EXERCISE - Rewrite the material from the line with "ХАРАКТЕРИСТИКА" up to and including the line with "современное и стильное", putting "0,5 мм" wherever "0,45 мм" appears and keeping everything else the same.
┄┄┄┄┄┄┄┄┄┄
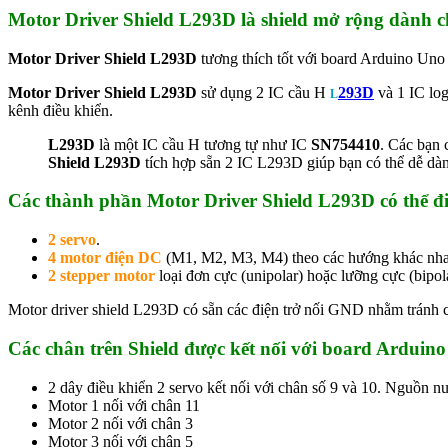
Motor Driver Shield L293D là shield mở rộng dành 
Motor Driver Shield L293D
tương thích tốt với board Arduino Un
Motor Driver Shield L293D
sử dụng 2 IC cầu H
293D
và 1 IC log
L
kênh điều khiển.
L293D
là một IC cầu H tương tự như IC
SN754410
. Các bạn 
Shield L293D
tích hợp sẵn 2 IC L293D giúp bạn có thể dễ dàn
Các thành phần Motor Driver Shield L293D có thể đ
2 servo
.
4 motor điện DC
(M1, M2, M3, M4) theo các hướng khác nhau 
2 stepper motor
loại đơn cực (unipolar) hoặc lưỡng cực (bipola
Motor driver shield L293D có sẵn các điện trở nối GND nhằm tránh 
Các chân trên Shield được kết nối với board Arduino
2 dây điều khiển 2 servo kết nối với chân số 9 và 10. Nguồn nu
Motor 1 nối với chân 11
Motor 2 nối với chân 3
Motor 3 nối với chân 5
┄┄┄┄┄┄┄┄┄┄
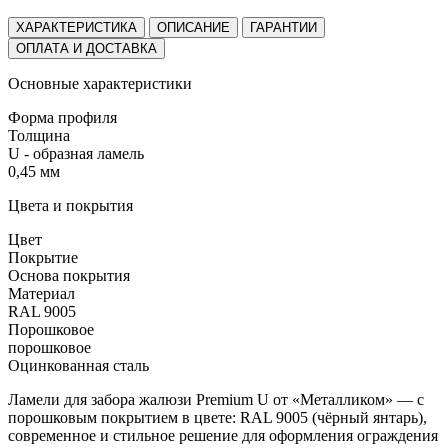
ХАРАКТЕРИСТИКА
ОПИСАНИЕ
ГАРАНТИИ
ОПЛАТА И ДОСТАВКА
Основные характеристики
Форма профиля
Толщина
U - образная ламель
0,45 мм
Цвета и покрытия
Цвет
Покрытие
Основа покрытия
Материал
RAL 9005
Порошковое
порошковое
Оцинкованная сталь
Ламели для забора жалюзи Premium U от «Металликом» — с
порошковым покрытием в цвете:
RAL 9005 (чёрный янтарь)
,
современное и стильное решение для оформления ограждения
┄┄┄┄┄┄┄┄┄┄
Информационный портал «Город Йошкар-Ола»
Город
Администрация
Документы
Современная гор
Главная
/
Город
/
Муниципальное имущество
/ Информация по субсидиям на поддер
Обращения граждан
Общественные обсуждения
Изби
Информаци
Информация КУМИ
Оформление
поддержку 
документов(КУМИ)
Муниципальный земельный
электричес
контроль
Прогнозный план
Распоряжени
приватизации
┄┄┄┄┄┄┄┄┄┄
OUTPUT FOR THIS EXERCISE -
ХАРАКТЕРИСТИКА
ОПИСАНИЕ
ГАРАНТИИ
ОПЛАТА И ДОСТАВКА
Основные характеристики
Форма профиля
Толщина
U - образная ламель
0,5 мм
Цвета и покрытия
Цвет
Покрытие
Основа покрытия
Материал
RAL 9005
Порошковое
порошковое
Оцинкованная сталь
Ламели для забора жалюзи Premium U от «Металликом» — с
порошковым покрытием в цвете:
RAL 9005 (чёрный янтарь)
,
современное и стильное решение для оформления ограждения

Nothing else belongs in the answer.